* **What is expected**
Look through the lines below and extract any with the word "МИСИС".
[Data for processing — start]
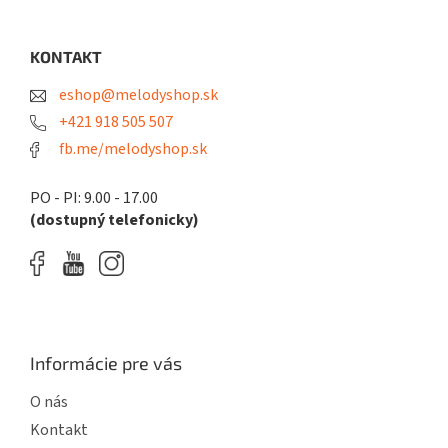
á
p
ä
KONTAKT
t
eshop@melodyshop.sk
i
e
+421 918 505 507
fb.me/melodyshop.sk
PO - PI: 9.00 - 17.00
(dostupný telefonicky)
Informácie pre vás
O nás
Kontakt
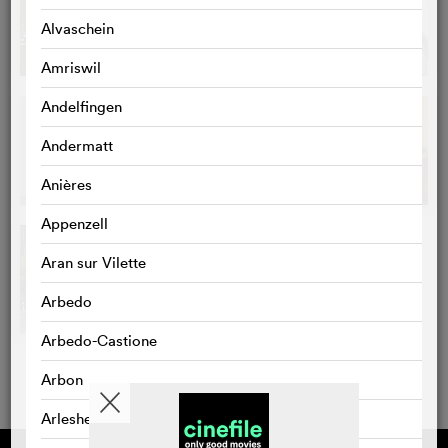
Alvaschein
Amriswil
Andelfingen
Andermatt
Anières
Appenzell
Aran sur Vilette
Arbedo
Arbedo-Castione
Arbon
Arlesheim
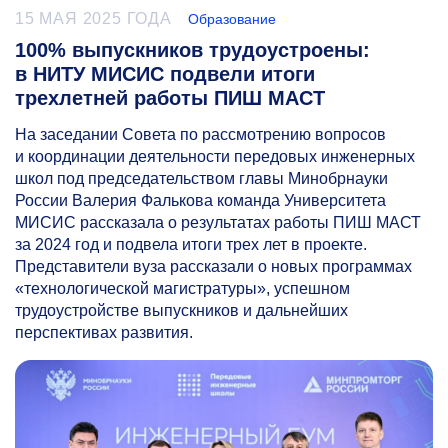
15 МАЯ 2025 ГОДА
Образование
100% выпускников трудоустроены:
в НИТУ МИСИС подвели итоги
трехлетней работы ПИШ МАСТ
На заседании Совета по рассмотрению вопросов
и координации деятельности передовых инженерных
школ под председательством главы Минобрнауки
России Валерия Фалькова команда Университета
МИСИС рассказала о результатах работы ПИШ МАСТ
за 2024 год и подвела итоги трех лет в проекте.
Представители вуза рассказали о новых программах
«технологической магистратуры», успешном
трудоустройстве выпускников и дальнейших
перспективах развития.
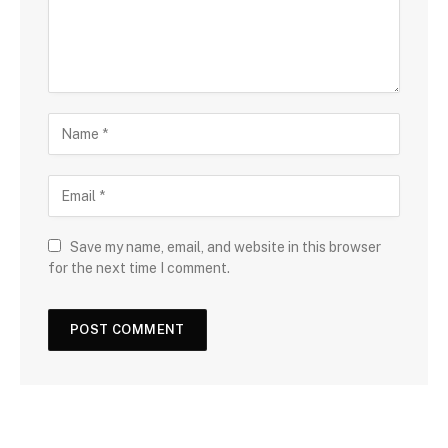
Save my name, email, and website in this browser
for the next time I comment.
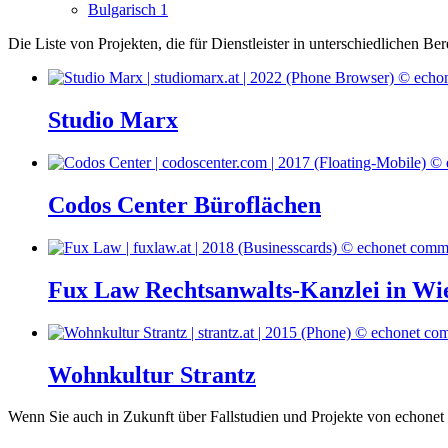
Bulgarisch
1
Die Liste von Projekten, die für Dienstleister in unterschiedlichen B
Studio Marx
Codos Center Büroflächen
Fux Law Rechtsanwalts-Kanzlei in Wi
Wohnkultur Strantz
Wenn Sie auch in Zukunft über Fallstudien und Projekte von echonet 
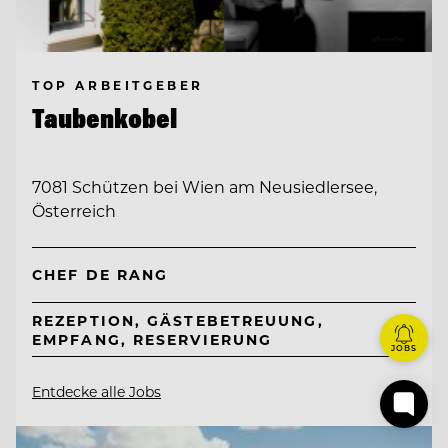
TOP ARBEITGEBER
Taubenkobel
7081 Schützen bei Wien am Neusiedlersee,
Österreich
CHEF DE RANG
REZEPTION, GÄSTEBETREUUNG,
EMPFANG, RESERVIERUNG
JOBS
Entdecke alle Jobs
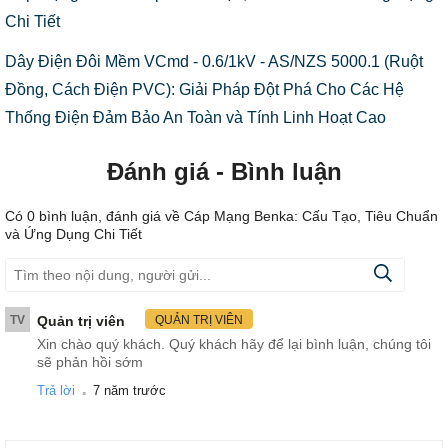
Chi Tiết
Dây Điện Đôi Mềm VCmd - 0.6/1kV - AS/NZS 5000.1 (Ruột
Đồng, Cách Điện PVC): Giải Pháp Đột Phá Cho Các Hệ
Thống Điện Đảm Bảo An Toàn và Tính Linh Hoạt Cao
Đánh giá - Bình luận
Có
0
bình luận, đánh giá
về Cáp Mạng Benka: Cấu Tạo, Tiêu Chuẩn
và Ứng Dụng Chi Tiết
TV
Quản trị viên
QUẢN TRỊ VIÊN
Xin chào quý khách. Quý khách hãy để lại bình luận, chúng tôi
sẽ phản hồi sớm
.
Trả lời
7 năm trước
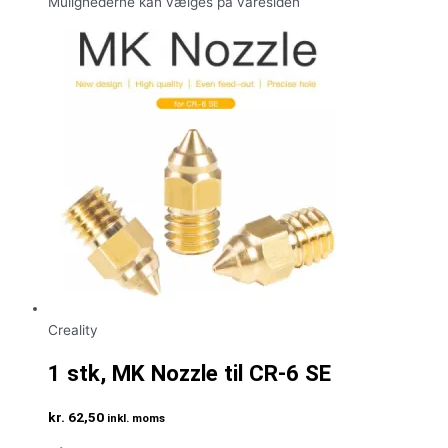
Mulighederne kan vælges på varesiden
Creality
1 stk, MK Nozzle til CR-6 SE
kr.
62,50
inkl. moms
[Data for processing — finish]
* **Task solution**
в НИТУ МИСИС подвели итоги
МИСИС рассказала о результатах работы ПИШ МАСТ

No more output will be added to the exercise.